* **Written problem**:
Convert the listing below into a Markdown table with the columns Row and Line. Give each non-blank line its own numbered row and leave out any blank lines.

----

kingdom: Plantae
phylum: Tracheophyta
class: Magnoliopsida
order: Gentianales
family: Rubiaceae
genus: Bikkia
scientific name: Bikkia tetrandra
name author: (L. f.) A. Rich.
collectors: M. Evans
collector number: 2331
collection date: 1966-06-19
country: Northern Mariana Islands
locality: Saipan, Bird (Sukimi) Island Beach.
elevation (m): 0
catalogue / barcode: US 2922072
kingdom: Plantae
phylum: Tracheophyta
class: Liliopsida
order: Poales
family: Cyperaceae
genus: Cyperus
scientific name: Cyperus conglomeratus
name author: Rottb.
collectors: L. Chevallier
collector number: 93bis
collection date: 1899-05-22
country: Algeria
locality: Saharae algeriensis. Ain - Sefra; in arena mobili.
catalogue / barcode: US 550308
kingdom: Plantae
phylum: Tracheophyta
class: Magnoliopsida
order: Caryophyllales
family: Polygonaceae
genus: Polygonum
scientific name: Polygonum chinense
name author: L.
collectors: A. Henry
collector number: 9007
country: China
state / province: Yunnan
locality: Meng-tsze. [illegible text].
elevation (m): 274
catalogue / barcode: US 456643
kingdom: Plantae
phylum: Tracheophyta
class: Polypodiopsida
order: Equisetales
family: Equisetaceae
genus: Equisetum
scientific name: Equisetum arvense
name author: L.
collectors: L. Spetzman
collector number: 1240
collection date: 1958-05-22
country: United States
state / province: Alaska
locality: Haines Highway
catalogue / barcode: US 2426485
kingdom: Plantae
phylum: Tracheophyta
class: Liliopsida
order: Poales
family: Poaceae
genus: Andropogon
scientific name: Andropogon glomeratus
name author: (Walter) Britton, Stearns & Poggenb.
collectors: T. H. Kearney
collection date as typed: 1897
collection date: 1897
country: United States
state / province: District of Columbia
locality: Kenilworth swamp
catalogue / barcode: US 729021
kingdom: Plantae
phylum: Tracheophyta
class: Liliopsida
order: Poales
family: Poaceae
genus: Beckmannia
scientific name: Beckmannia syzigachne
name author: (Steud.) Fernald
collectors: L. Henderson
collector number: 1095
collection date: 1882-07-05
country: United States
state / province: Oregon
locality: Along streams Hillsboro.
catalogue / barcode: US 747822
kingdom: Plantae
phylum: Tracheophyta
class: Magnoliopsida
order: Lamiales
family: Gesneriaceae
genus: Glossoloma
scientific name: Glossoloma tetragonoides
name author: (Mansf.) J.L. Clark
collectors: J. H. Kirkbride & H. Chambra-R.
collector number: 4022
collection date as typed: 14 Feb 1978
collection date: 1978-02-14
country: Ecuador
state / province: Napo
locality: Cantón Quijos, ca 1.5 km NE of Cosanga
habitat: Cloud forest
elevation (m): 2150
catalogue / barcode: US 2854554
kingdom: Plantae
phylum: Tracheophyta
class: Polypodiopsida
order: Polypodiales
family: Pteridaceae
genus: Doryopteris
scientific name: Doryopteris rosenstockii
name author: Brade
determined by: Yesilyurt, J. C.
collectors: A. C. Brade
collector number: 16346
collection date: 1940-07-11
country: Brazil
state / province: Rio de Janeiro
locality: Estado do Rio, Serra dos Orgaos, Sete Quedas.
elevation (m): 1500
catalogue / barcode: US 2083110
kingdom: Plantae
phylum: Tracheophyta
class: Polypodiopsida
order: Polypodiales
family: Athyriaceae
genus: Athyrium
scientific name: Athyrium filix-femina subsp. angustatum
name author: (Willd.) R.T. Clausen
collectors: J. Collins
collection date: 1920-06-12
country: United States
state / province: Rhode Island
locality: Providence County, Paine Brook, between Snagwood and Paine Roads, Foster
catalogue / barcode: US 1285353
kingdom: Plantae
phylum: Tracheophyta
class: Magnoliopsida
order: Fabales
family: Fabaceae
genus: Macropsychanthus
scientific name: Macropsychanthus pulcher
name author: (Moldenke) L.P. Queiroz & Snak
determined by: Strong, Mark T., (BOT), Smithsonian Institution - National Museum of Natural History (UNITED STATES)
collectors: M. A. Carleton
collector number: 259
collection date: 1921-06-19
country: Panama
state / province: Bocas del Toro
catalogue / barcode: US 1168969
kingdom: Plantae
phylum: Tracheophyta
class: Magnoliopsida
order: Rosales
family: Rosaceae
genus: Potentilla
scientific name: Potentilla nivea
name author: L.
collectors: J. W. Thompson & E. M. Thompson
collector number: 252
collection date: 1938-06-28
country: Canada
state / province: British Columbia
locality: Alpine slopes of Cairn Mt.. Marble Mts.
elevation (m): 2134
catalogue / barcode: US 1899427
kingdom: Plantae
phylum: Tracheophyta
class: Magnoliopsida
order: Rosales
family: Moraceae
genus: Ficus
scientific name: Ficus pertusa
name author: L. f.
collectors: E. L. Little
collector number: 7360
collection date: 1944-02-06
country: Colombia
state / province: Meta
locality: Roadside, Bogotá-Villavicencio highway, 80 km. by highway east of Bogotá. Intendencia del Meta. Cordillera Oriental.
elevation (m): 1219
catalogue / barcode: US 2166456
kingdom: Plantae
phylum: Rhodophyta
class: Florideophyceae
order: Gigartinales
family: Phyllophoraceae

----

* **Output of the exercise**:
| Row | Line |
|---|---|
| 1 | kingdom: Plantae |
| 2 | phylum: Tracheophyta |
| 3 | class: Magnoliopsida |
| 4 | order: Gentianales |
| 5 | family: Rubiaceae |
| 6 | genus: Bikkia |
| 7 | scientific name: Bikkia tetrandra |
| 8 | name author: (L. f.) A. Rich. |
| 9 | collectors: M. Evans |
| 10 | collector number: 2331 |
| 11 | collection date: 1966-06-19 |
| 12 | country: Northern Mariana Islands |
| 13 | locality: Saipan, Bird (Sukimi) Island Beach. |
| 14 | elevation (m): 0 |
| 15 | catalogue / barcode: US 2922072 |
| 16 | kingdom: Plantae |
| 17 | phylum: Tracheophyta |
| 18 | class: Liliopsida |
| 19 | order: Poales |
| 20 | family: Cyperaceae |
| 21 | genus: Cyperus |
| 22 | scientific name: Cyperus conglomeratus |
| 23 | name author: Rottb. |
| 24 | collectors: L. Chevallier |
| 25 | collector number: 93bis |
| 26 | collection date: 1899-05-22 |
| 27 | country: Algeria |
| 28 | locality: Saharae algeriensis. Ain - Sefra; in arena mobili. |
| 29 | catalogue / barcode: US 550308 |
| 30 | kingdom: Plantae |
| 31 | phylum: Tracheophyta |
| 32 | class: Magnoliopsida |
| 33 | order: Caryophyllales |
| 34 | family: Polygonaceae |
| 35 | genus: Polygonum |
| 36 | scientific name: Polygonum chinense |
| 37 | name author: L. |
| 38 | collectors: A. Henry |
| 39 | collector number: 9007 |
| 40 | country: China |
| 41 | state / province: Yunnan |
| 42 | locality: Meng-tsze. [illegible text]. |
| 43 | elevation (m): 274 |
| 44 | catalogue / barcode: US 456643 |
| 45 | kingdom: Plantae |
| 46 | phylum: Tracheophyta |
| 47 | class: Polypodiopsida |
| 48 | order: Equisetales |
| 49 | family: Equisetaceae |
| 50 | genus: Equisetum |
| 51 | scientific name: Equisetum arvense |
| 52 | name author: L. |
| 53 | collectors: L. Spetzman |
| 54 | collector number: 1240 |
| 55 | collection date: 1958-05-22 |
| 56 | country: United States |
| 57 | state / province: Alaska |
| 58 | locality: Haines Highway |
| 59 | catalogue / barcode: US 2426485 |
| 60 | kingdom: Plantae |
| 61 | phylum: Tracheophyta |
| 62 | class: Liliopsida |
| 63 | order: Poales |
| 64 | family: Poaceae |
| 65 | genus: Andropogon |
| 66 | scientific name: Andropogon glomeratus |
| 67 | name author: (Walter) Britton, Stearns & Poggenb. |
| 68 | collectors: T. H. Kearney |
| 69 | collection date as typed: 1897 |
| 70 | collection date: 1897 |
| 71 | country: United States |
| 72 | state / province: District of Columbia |
| 73 | locality: Kenilworth swamp |
| 74 | catalogue / barcode: US 729021 |
| 75 | kingdom: Plantae |
| 76 | phylum: Tracheophyta |
| 77 | class: Liliopsida |
| 78 | order: Poales |
| 79 | family: Poaceae |
| 80 | genus: Beckmannia |
| 81 | scientific name: Beckmannia syzigachne |
| 82 | name author: (Steud.) Fernald |
| 83 | collectors: L. Henderson |
| 84 | collector number: 1095 |
| 85 | collection date: 1882-07-05 |
| 86 | country: United States |
| 87 | state / province: Oregon |
| 88 | locality: Along streams Hillsboro. |
| 89 | catalogue / barcode: US 747822 |
| 90 | kingdom: Plantae |
| 91 | phylum: Tracheophyta |
| 92 | class: Magnoliopsida |
| 93 | order: Lamiales |
| 94 | family: Gesneriaceae |
| 95 | genus: Glossoloma |
| 96 | scientific name: Glossoloma tetragonoides |
| 97 | name author: (Mansf.) J.L. Clark |
| 98 | collectors: J. H. Kirkbride & H. Chambra-R. |
| 99 | collector number: 4022 |
| 100 | collection date as typed: 14 Feb 1978 |
| 101 | collection date: 1978-02-14 |
| 102 | country: Ecuador |
| 103 | state / province: Napo |
| 104 | locality: Cantón Quijos, ca 1.5 km NE of Cosanga |
| 105 | habitat: Cloud forest |
| 106 | elevation (m): 2150 |
| 107 | catalogue / barcode: US 2854554 |
| 108 | kingdom: Plantae |
| 109 | phylum: Tracheophyta |
| 110 | class: Polypodiopsida |
| 111 | order: Polypodiales |
| 112 | family: Pteridaceae |
| 113 | genus: Doryopteris |
| 114 | scientific name: Doryopteris rosenstockii |
| 115 | name author: Brade |
| 116 | determined by: Yesilyurt, J. C. |
| 117 | collectors: A. C. Brade |
| 118 | collector number: 16346 |
| 119 | collection date: 1940-07-11 |
| 120 | country: Brazil |
| 121 | state / province: Rio de Janeiro |
| 122 | locality: Estado do Rio, Serra dos Orgaos, Sete Quedas. |
| 123 | elevation (m): 1500 |
| 124 | catalogue / barcode: US 2083110 |
| 125 | kingdom: Plantae |
| 126 | phylum: Tracheophyta |
| 127 | class: Polypodiopsida |
| 128 | order: Polypodiales |
| 129 | family: Athyriaceae |
| 130 | genus: Athyrium |
| 131 | scientific name: Athyrium filix-femina subsp. angustatum |
| 132 | name author: (Willd.) R.T. Clausen |
| 133 | collectors: J. Collins |
| 134 | collection date: 1920-06-12 |
| 135 | country: United States |
| 136 | state / province: Rhode Island |
| 137 | locality: Providence County, Paine Brook, between Snagwood and Paine Roads, Foster |
| 138 | catalogue / barcode: US 1285353 |
| 139 | kingdom: Plantae |
| 140 | phylum: Tracheophyta |
| 141 | class: Magnoliopsida |
| 142 | order: Fabales |
| 143 | family: Fabaceae |
| 144 | genus: Macropsychanthus |
| 145 | scientific name: Macropsychanthus pulcher |
| 146 | name author: (Moldenke) L.P. Queiroz & Snak |
| 147 | determined by: Strong, Mark T., (BOT), Smithsonian Institution - National Museum of Natural History (UNITED STATES) |
| 148 | collectors: M. A. Carleton |
| 149 | collector number: 259 |
| 150 | collection date: 1921-06-19 |
| 151 | country: Panama |
| 152 | state / province: Bocas del Toro |
| 153 | catalogue / barcode: US 1168969 |
| 154 | kingdom: Plantae |
| 155 | phylum: Tracheophyta |
| 156 | class: Magnoliopsida |
| 157 | order: Rosales |
| 158 | family: Rosaceae |
| 159 | genus: Potentilla |
| 160 | scientific name: Potentilla nivea |
| 161 | name author: L. |
| 162 | collectors: J. W. Thompson & E. M. Thompson |
| 163 | collector number: 252 |
| 164 | collection date: 1938-06-28 |
| 165 | country: Canada |
| 166 | state / province: British Columbia |
| 167 | locality: Alpine slopes of Cairn Mt.. Marble Mts. |
| 168 | elevation (m): 2134 |
| 169 | catalogue / barcode: US 1899427 |
| 170 | kingdom: Plantae |
| 171 | phylum: Tracheophyta |
| 172 | class: Magnoliopsida |
| 173 | order: Rosales |
| 174 | family: Moraceae |
| 175 | genus: Ficus |
| 176 | scientific name: Ficus pertusa |
| 177 | name author: L. f. |
| 178 | collectors: E. L. Little |
| 179 | collector number: 7360 |
| 180 | collection date: 1944-02-06 |
| 181 | country: Colombia |
| 182 | state / province: Meta |
| 183 | locality: Roadside, Bogotá-Villavicencio highway, 80 km. by highway east of Bogotá. Intendencia del Meta. Cordillera Oriental. |
| 184 | elevation (m): 1219 |
| 185 | catalogue / barcode: US 2166456 |
| 186 | kingdom: Plantae |
| 187 | phylum: Rhodophyta |
| 188 | class: Florideophyceae |
| 189 | order: Gigartinales |
| 190 | family: Phyllophoraceae |